Does anyone have any experience doing something like this? What should I do?
Thanks :)
I do this quite a bit - you can migrate with simple select statememt:
create table newtable as select
field1,
trim(oldfield2) as field3,
cast(field3 as number(6)) as field4,
(select pk from lookuptable where value = field5) as field5,
etc,
from
oldtable
There's really very little you could do with an intermediate language like php, etc that you can't do in native SQL when it comes to cleaning and transforming data.
For more complex cleanup, you can always create a sql function that does the heavy lifting, but I have cleaned up some pretty horrible data without resorting to that. Don't forget in oracle you have decode, case statements, etc.
I'd checkout an ETL tool like Pentaho Kettle. You'll be able to query the data from the old table, transform and clean it up, and re-insert it into the new table, all with a nice WYSIWYG tool.
Here's a previous question i answered regarding data migration and manipulation with Kettle.
Using Pentaho Kettle, how do I load multiple tables from a single table while keeping referential integrity?
If the data volumes aren't massive and if you are only going to do this once, then it will be hard to beat a roll-it-yourself program.
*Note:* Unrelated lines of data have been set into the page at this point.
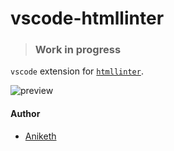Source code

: # vscode-htmllinter

> ### Work in progress

`vscode` extension for [`htmllinter`](https://github.com/anikethsaha/htmllinter).

![preview](https://imgur.com/B5NSbMf.png)


#### Author

- [Aniketh](https://twitter.com/__ANIX__)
Especially if you have some custom logic you need implemented.
The time taken to download, learn & use a tool (such as pentaho etc.) will probably not worth your while.
Coding a select *, updating columns in memory & doing an insert into will be quickly done in PHP or any other programming language.
That being said, if you find yourself doing this often, then an ETL tool might be worth learning.
I'm working on a similar project myself - migrating data from one model containing a couple of dozen tables to a somewhat different model of similar number of tables.
I've taken the approach of creating a MERGE statement for each target table. The source query gets all the data it needs, formats it as required, then the merge works out if the row already exists and updates/inserts as required. This way, I can run the statement multiple times as I develop the solution.
Depends on how complex the conversion process is. If it is easy enough to express in a single SQL statement, you're all set; just create the SELECT statement and then do the CREATE TABLE / INSERT statement. However, if you need to perform some complex transformation or (shudder) split or merge any of the rows to convert them properly, you should use a pipelined table function. It doesn't sound like that is the case, though; try to stick to the single statement as the other Chris suggested above. You definitely do not want to pull the data out of the database to do the transform as the transfer in and out of Oracle will always be slower than keeping it all in the database.
A couple more tips:
If the table already exists and you are doing an INSERT...SELECT statement, use the /*+ APPEND */ hint on the insert so that you are doing a bulk operation. Note that CREATE TABLE does this by default (as long as it's possible; you cannot perform bulk ops under certain conditions, e.g. if the new table is an index-organized table, has triggers, etc.
If you are on 10.2 or later, you should also consider using the LOG ERRORS INTO clause to log rejected records to an error table. That way, you won't lose the whole operation if one record has an error you didn't expect.